Die Odyssee der Flussperlmuschel
„Margaritifera margaritifera“,
die „Perlen-Trägerin“, so nennt sie sich mit wissenschaftlich-lateinischem Namen und weist damit in alte Zeiten, in denen sie im Bayerisch-Böhmischen Grenzgebirge noch so zahlreich in Bächen und Flüssen vorkam, dass es hierzulande sogar einen Berufsstand der Perlfischer gab.
Perlfischerei im Bayerischen Wald...
für viele eine eher unwirkliche Vorstellung, und doch war es so.
Wie es war und warum es heute anders ist, darüber gibt uns ein Aufsatz von Dr. Alexander Harsányi aus dem Jahr 1995 interessante Auskunft.
Seine Schrift ist das Resümee aus einer Arbeitstagung zu der sich am 25. Juli 1995 besorgte Muschelfreunde und -experten in Lindbergmühle im Landkreis Regen getroffen hatten.
Dr. Harsányi als damaliger niederbayerischer Fachberater für Fischerei hatte zu dem Treffen eingeladen, um gemeinsam nach Wegen zur Rettung dieses hochbedrohten Kleinods bayerischer Gewässer zu suchen und den rapiden Abwärtstrend der Perlmuschelbestände zu stoppen.
Im Folgenden will ich versuchen, vornehmlich in Anlehnung an diesen umfangreichen Text das Thema in einem kurzen Umriss zu beleuchten (einige in der Zwischenzeit gewonnene neuere Erkenntnisse sind zusätzlich eingeflochten).
„Die Flussperlmuschel - eine aussterbende Tierart“,
so die Überschrift des Artikels und man erfährt bereits in der Einleitung, dass es noch im neunzehnten Jahrhundert Gewässer gab, deren Sohle schwarz von Flussperlmuscheln ausgepflastert war. Eine offensichtlich gute Grundlage für die schon erwähnte, einst florierende bayerische Perlfischerei, die bereits seit dem 15. Jahrhundert in Bayern nachweisbar ist.
Allein zwischen 1814 und 1857 wurden nicht weniger als 158.880 Perlen gewonnen!
Wenn man bedenkt, dass nur ca. jede 1000ste Muschel eine Perle hervorbringt, kann man sich vorstellen, wie reich die Bestände ehemals gewesen sein müssen.
Der heutige Bestandsrückgang von über 90% (!) der ehemaligen Populationen hat seine Ursachen in einer dramatischen Verschlechterung der Gewässerlebensräume.

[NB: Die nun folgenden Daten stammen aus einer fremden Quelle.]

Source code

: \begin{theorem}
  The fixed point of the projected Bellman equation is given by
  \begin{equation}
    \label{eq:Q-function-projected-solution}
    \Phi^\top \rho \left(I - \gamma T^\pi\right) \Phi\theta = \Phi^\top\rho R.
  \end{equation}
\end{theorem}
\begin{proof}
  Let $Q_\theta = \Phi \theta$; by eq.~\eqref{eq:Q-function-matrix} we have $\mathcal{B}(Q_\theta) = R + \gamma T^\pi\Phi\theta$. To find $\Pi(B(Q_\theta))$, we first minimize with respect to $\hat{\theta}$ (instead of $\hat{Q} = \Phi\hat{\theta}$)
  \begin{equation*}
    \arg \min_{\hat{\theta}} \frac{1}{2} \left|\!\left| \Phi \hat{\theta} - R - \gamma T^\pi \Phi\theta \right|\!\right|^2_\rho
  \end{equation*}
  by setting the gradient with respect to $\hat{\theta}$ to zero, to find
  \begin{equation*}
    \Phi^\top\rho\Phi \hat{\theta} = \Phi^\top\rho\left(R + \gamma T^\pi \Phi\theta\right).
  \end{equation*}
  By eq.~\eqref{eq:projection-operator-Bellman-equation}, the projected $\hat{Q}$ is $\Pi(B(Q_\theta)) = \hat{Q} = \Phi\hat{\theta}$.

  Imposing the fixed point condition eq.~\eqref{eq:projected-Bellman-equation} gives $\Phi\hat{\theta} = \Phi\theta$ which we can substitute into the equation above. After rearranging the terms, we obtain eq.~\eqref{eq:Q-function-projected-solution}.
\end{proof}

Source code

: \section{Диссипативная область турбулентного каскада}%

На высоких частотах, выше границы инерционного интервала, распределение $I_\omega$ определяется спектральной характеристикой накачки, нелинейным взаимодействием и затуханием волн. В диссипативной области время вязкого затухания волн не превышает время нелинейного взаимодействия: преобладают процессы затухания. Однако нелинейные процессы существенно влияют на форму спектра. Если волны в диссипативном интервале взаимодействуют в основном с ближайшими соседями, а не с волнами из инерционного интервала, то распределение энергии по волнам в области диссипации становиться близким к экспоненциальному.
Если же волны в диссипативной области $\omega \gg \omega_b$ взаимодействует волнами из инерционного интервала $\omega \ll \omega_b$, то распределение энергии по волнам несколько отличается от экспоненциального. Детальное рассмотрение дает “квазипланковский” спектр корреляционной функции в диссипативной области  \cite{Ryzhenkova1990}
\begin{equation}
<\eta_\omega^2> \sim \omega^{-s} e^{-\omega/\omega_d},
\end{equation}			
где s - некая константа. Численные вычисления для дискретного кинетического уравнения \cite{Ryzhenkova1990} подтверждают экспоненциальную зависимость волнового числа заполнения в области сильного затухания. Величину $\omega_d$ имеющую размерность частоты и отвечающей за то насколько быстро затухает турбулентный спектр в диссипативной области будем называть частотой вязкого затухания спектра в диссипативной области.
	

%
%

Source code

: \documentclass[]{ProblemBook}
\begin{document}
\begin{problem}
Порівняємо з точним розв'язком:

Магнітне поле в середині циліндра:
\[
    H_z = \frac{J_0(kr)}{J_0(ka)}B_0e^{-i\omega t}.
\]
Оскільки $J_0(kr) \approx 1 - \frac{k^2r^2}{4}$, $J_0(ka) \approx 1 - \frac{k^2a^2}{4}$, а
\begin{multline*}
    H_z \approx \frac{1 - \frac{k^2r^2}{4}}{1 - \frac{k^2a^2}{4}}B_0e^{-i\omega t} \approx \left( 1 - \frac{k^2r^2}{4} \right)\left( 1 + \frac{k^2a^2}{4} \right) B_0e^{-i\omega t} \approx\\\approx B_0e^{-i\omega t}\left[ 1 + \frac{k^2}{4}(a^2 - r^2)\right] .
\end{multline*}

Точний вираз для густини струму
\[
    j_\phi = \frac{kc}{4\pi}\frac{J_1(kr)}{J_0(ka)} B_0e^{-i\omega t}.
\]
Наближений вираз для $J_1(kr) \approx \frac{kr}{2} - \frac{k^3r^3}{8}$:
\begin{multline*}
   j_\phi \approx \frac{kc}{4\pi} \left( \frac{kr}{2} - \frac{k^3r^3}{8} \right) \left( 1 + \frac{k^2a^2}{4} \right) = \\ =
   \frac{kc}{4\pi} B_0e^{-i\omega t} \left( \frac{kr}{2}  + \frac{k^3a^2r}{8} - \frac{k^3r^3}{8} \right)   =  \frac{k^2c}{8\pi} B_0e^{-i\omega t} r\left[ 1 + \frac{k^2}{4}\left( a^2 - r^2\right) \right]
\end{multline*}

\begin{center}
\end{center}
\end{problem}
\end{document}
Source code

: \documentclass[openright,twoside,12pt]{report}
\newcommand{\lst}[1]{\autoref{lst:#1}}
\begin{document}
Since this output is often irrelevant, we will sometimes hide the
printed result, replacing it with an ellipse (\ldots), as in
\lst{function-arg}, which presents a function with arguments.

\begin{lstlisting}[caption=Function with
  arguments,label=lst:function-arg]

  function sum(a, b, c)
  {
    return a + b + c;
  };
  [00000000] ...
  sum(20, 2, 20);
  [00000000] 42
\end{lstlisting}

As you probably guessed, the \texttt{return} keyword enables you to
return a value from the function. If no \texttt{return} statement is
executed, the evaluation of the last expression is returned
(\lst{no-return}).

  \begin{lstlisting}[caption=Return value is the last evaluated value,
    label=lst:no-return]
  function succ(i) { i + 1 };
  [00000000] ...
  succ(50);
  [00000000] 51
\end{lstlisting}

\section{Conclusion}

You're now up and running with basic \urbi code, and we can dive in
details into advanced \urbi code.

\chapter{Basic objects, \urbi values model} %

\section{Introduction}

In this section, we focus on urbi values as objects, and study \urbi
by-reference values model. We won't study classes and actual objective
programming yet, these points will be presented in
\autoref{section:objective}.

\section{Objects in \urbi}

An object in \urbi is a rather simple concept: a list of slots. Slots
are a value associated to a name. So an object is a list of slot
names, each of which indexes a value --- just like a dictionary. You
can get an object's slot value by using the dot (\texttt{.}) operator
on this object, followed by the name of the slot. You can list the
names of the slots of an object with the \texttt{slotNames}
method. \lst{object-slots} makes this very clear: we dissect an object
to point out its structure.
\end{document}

Erste Beeinträchtigungen der Bestände erfolgten bereits im 19. Jahrhundert durch die Gewässerverbauung und Begradigung für die Holztrift.
Im 20sten Jahrhundert bis heute sind die Chemisierung und Intensivierung von Land- und Forstwirtschaft besonders schädigend wirksam gewesen (auch im Staatsforst war ab ca. den 1960er Jahren intensiver Insektizid- und Herbizideinsatz gegen Borkenkäfer, Rüsselkäfer und die Pflanzungen schädigenden „Forst-Unkräuter“ wie Farne, Bergreitgras u.a. gängige Praxis, da man auch hier dem Zug der Zeit entsprechend der allgemeinen Euphorie frönte, mit Hilfe der chemischen Keule dem „lästigen Ungeziefer“ ein für alle Mal den Garaus machen zu können).
Die Belastung der Gewässer mit anderen Schadstoffeinträgen der verschiedensten Art, die auch zum Rückgang der für die Flussperlmuschel lebensnotwendigen Bachforellenbestände geführt haben, sind weitere Ursachen für die katastrophalen Aussterbevorgänge der Magaritifera-Populationen.
Die Perlfischerei selbst, war, sofern sie sachgemäß durchgeführt wurde, keine oder höchstens eine unwesentliche Beeinträchtigung für die Bestände, da keine Muschel zur Entnahme einer etwa vorhandenen Perle getötet werden musste, sondern unversehrt wieder ins Gewässer zurück gesetzt wurde.
Exzessives Plündern und Zerstören von Muschelbänken auf der Suche nach schnellem Reichtum hat es allerdings ebenso gegeben.